Task-Oriented Optimal Sequencing of Visualization Charts
Danqing Shi, Yang Shi, Xinyue Xu, Nan Chen, Siwei Fu, Hongjin Wu, Nan Cao
Abstract: A chart sequence is used to describe a series of visualization charts generated in the exploratory analysis by data analysts. It provides not only information details in each chart but also a logical relationship among charts, which assists in interpreting the exploratory process, helping analysts understand the data and make the following decisions. We present a novel chart sequencing method based on reinforcement learning to capture the connections between charts in the context of analysis tasks. The proposed method formulates a chart sequencing procedure as an optimization problem, which seeks an optimal policy to sequencing charts for the specific analysis task. In our method, a novel reward function is introduced, which takes both the analysis task and the factor of human cognition into consideration. We evaluate our method under the application scenarios of visualization recommendation, sequencing charts for reasoning analysis results, and making a chart design choice.
Jenny Bryan
Keynote: Behind every great vis ... there's a great deal of wrangling
Jenny Bryan, RStudio
Abstract: If you are struggling to make a plot, tear yourself away from stackoverflow for a moment and ... take a hard look at your data. Is it really in the most favorable form for the task at hand? I must confess that I am no visualization pro. But even as a data analyst, I've made a very great number of plots. Time and time again I have found that my visualization struggles are really a symptom of unfinished data wrangling. I will give an overview of the data wrangling landscape, with a special emphasis on R (my language of choice), but including high-level principles that are applicable to those working in other languages.

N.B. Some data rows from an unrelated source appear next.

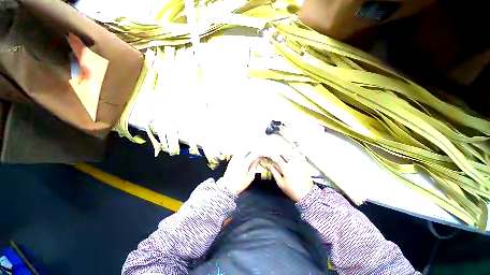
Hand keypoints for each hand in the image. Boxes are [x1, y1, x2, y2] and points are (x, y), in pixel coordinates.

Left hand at [217, 152, 259, 194]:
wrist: (227, 187)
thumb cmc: (240, 184)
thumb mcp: (250, 177)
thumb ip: (254, 166)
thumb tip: (257, 159)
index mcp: (244, 164)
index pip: (253, 154)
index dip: (259, 153)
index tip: (263, 154)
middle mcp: (238, 159)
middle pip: (247, 148)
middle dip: (254, 149)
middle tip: (259, 151)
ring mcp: (234, 158)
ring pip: (242, 148)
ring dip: (249, 148)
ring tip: (254, 151)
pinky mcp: (232, 159)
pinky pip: (239, 151)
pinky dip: (244, 150)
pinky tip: (247, 152)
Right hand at [262, 150, 313, 201]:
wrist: (308, 195)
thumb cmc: (292, 190)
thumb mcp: (280, 183)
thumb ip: (274, 172)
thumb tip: (267, 165)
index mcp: (286, 167)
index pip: (275, 157)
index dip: (268, 154)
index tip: (262, 153)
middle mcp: (293, 162)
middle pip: (283, 153)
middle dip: (276, 154)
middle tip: (272, 158)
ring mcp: (299, 162)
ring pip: (290, 153)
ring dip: (284, 154)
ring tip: (281, 159)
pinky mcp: (304, 164)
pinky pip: (297, 156)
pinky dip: (292, 156)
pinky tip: (290, 160)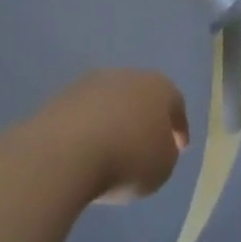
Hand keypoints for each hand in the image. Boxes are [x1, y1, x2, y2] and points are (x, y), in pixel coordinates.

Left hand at [32, 70, 189, 203]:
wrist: (67, 151)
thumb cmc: (128, 158)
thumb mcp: (163, 166)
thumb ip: (165, 151)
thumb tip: (155, 143)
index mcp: (157, 86)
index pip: (175, 102)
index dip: (179, 127)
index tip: (179, 148)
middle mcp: (125, 75)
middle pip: (140, 96)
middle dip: (144, 119)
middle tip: (145, 146)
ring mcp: (90, 83)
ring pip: (110, 102)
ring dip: (114, 122)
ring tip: (113, 151)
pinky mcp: (61, 97)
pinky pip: (85, 115)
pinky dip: (89, 129)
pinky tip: (87, 151)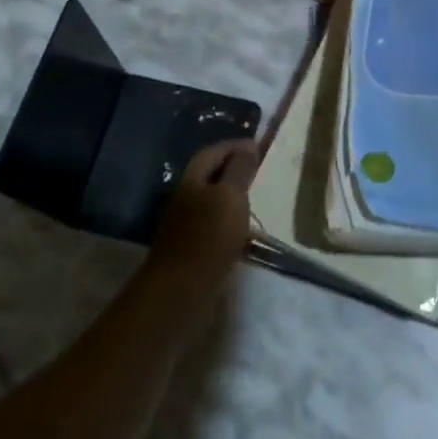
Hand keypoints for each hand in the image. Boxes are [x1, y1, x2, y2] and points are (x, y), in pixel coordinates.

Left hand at [150, 139, 258, 278]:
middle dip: (231, 169)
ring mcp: (181, 225)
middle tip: (257, 171)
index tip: (257, 146)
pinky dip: (226, 220)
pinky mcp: (186, 249)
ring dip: (229, 196)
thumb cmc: (209, 237)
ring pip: (209, 200)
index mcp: (191, 179)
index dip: (234, 146)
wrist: (180, 292)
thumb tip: (247, 146)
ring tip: (253, 200)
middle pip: (208, 175)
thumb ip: (240, 169)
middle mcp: (182, 197)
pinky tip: (240, 231)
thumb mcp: (231, 196)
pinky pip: (210, 224)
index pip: (213, 152)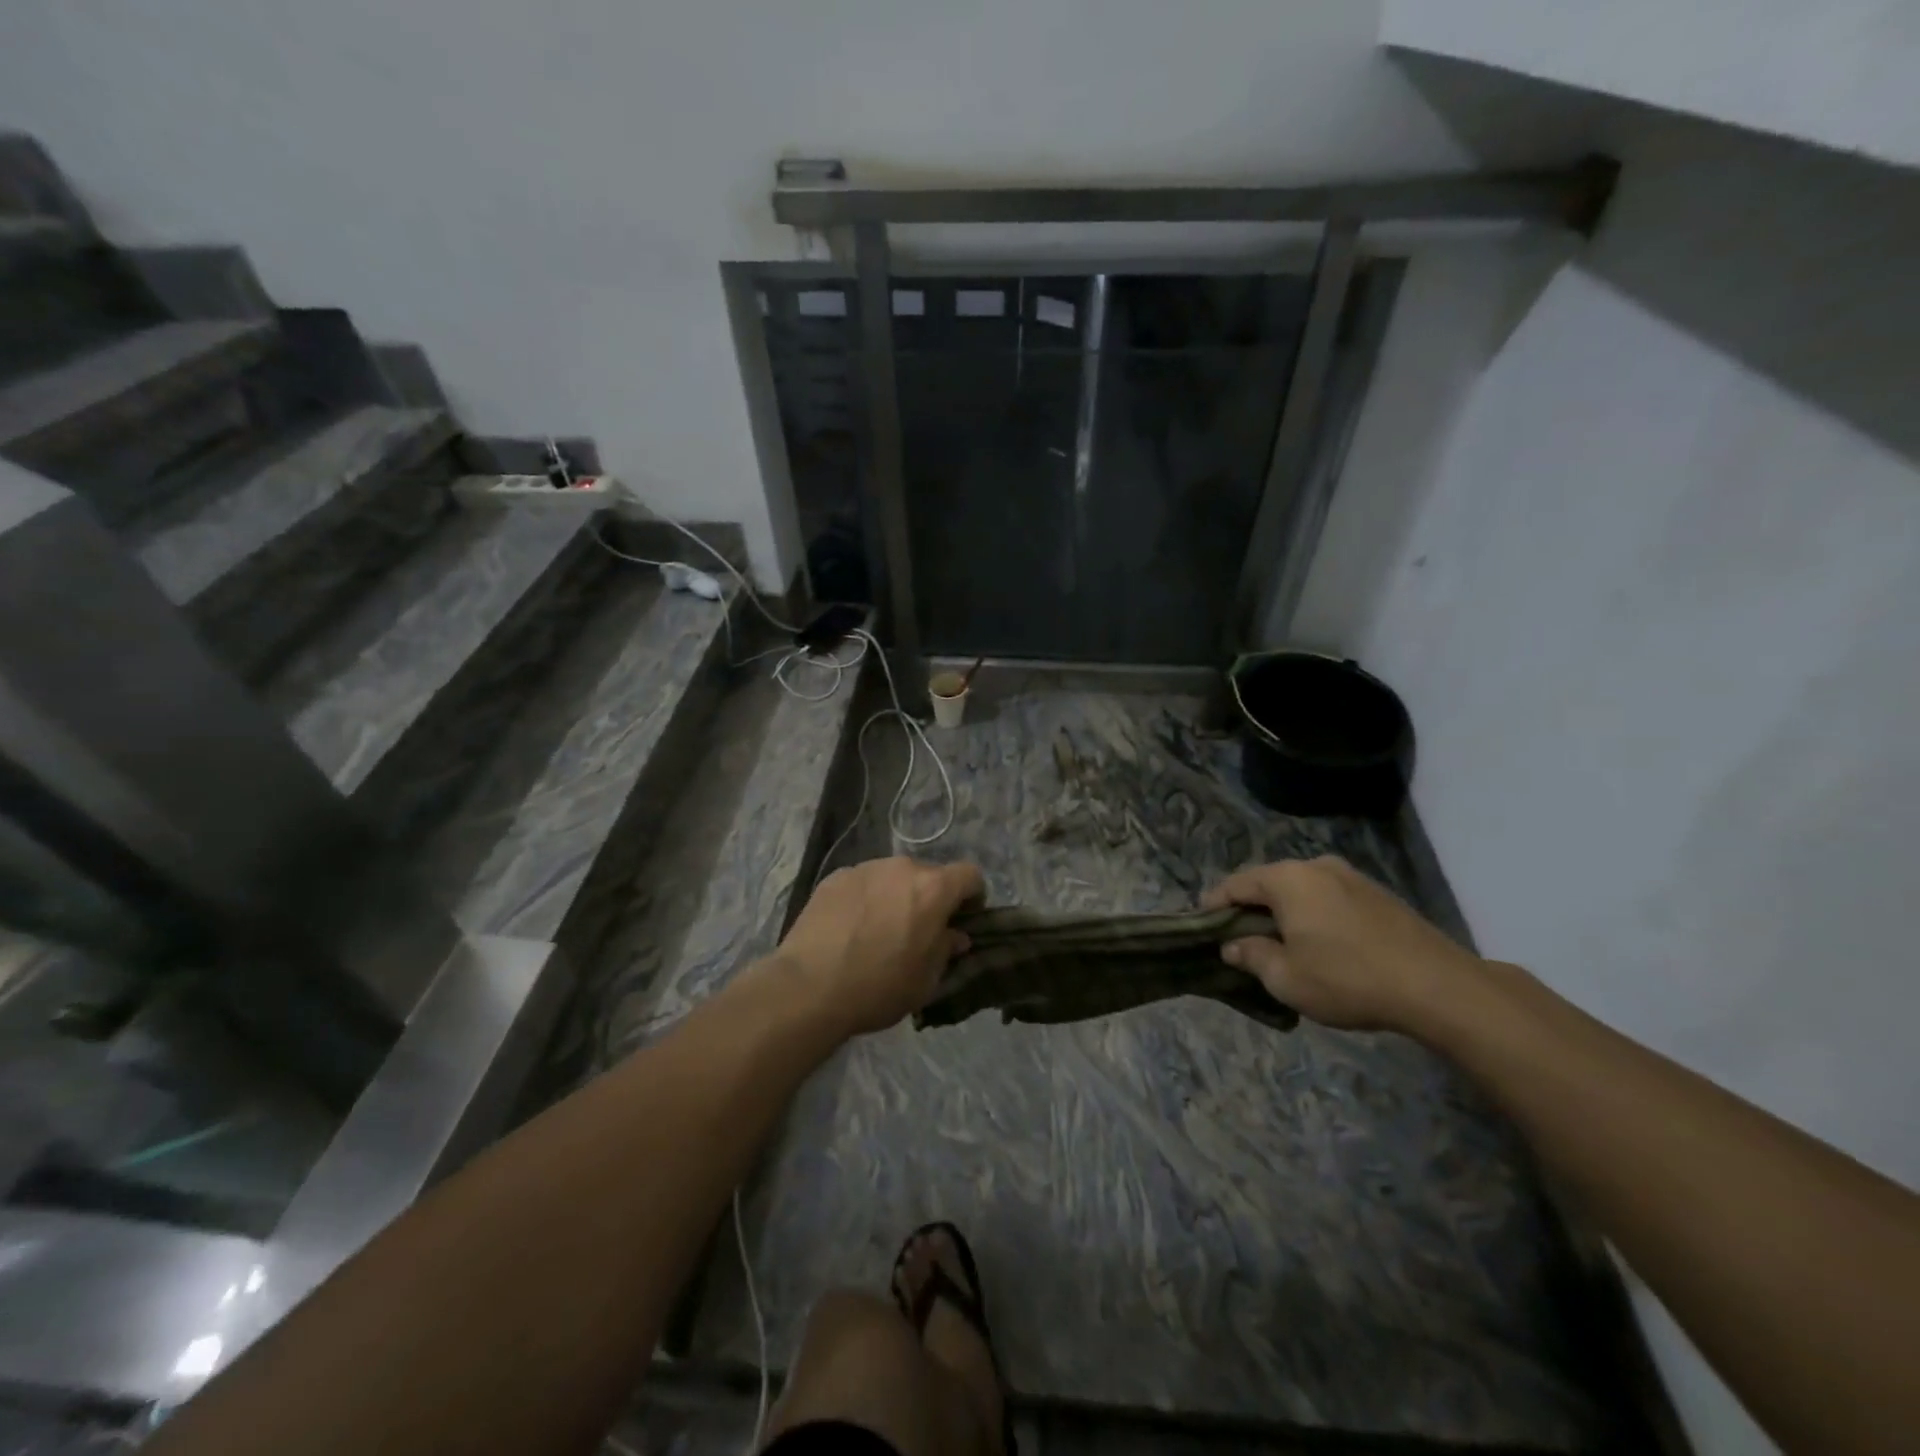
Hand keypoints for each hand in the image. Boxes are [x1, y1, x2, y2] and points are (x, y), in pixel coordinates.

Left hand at [775, 857, 984, 1035]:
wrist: (809, 987)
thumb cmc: (878, 987)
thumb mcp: (925, 981)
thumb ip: (946, 950)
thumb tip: (954, 936)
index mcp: (933, 889)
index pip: (970, 875)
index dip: (973, 897)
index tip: (962, 921)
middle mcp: (902, 868)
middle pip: (929, 874)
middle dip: (931, 898)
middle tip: (919, 930)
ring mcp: (865, 869)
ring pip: (894, 877)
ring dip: (897, 896)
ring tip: (880, 929)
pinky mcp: (835, 877)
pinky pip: (864, 883)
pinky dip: (866, 898)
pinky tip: (851, 928)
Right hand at [1202, 856, 1479, 1032]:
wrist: (1437, 987)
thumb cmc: (1348, 979)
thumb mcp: (1287, 978)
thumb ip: (1252, 956)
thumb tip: (1232, 946)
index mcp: (1287, 879)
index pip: (1235, 885)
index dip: (1214, 905)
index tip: (1200, 924)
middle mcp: (1316, 866)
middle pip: (1268, 883)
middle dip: (1250, 909)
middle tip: (1238, 938)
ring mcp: (1351, 877)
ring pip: (1301, 890)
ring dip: (1284, 912)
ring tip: (1279, 943)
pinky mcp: (1378, 894)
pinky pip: (1329, 898)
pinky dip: (1314, 915)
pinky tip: (1320, 944)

Bio: Jenny Bryan (twitter, GitHub) is a Software Engineer at RStudio, working on the team lead by Hadley Wickham. This team brings you the popular set of packages known as the Tidyverse, as well as a set of low-level infrastructure packages. She is on leave from being an Associate Professor of Statistics at the University of British Columbia. Jenny has an undergraduate degree in Economics and German Literature from Yale University and earned her PhD in Biostatistics at UC Berkeley.
Jenny has been using and teaching R (or S!) for 20 years, most recently in STAT 545 and Software Carpentry. Other aspects of her R life include ordinary membership in the R Foundation, work with rOpenSci, development/maintenance of R packages (such as readxl), and leading the curriculum development for UBC's Master of Data Science.